Insistentemente ricorre il tema del "luogo" e della sua "rappresentazione", esperita anzitutto "nel rapportarsi con la luce che gli è propria", e le Lezioni bene trasmettono questa particolare sensibilità nei confronti del paesaggio. Ghirri fu del resto promotore di progetti collettivi e pluridisciplinari che hanno segnato la storia della fotografia italiana come Viaggio in Italia (1984) ed Esplorazioni sulla via Emilia (1986).
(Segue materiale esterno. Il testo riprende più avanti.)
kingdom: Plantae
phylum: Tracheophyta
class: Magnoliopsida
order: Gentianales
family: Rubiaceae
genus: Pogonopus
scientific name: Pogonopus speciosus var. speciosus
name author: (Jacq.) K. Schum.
In pagine di grande efficacia "l'educazione dello sguardo" si carica di una prorompente valenza sociale, divenendo il contravveleno all'odierno stupro del paesaggio che ha portato a un "disastro visivo colossale", dove "i segni si moltiplicano, sono in conflitto tra loro". Al fine di superare questa "disaffezione che l'uomo ha sviluppato nei confronti del suo ambiente", questa sua "fondamentale incapacità di relazionarsi [con esso] attraverso la rappresentazione", Ghirri rivendica la necessità di un "recupero della rappresentazione visiva, oltre alla parola o all'informazione 'tecnica', come strumento di relazione con il mondo, di rapporto con l'ambiente". In queste riflessioni che, muovendo da un ambito estetico, investono un più vasto orizzonte antropologico, si intercetta probabilmente un nodo cruciale per intendere certa deriva contemporanea nella gestione del territorio, ormai percepito anche da chi vi abita come "altro da sé".
Capaci di cogliere un ambiente nel suo insieme e complessità, le foto di Ghirri non sono però mai una denuncia quanto piuttosto "un discorso di critica, di critica intesa come nodo dialettico, non come assunto". Secondo Ghirri, "la fotografia (
) rimane un linguaggio per porre delle domande sul mondo" e fare fotografia è cercare il punto di equilibrio "tra la nostra interiorità e il mondo esterno", nella convinzione che la fotografia "possa metterci in relazione con il mondo in una maniera diversa". Diverse pagine delle Lezioni restituiscono questo modo premuroso nell'accostare la realtà, alla ricerca di inediti itinerari visivi e percettivi: uno sguardo, quello di Ghirri, che assume i contorni di una "proiezione affettiva", come ricorda Gianni Celati nella nota posta a chiusura di questo libro prezioso.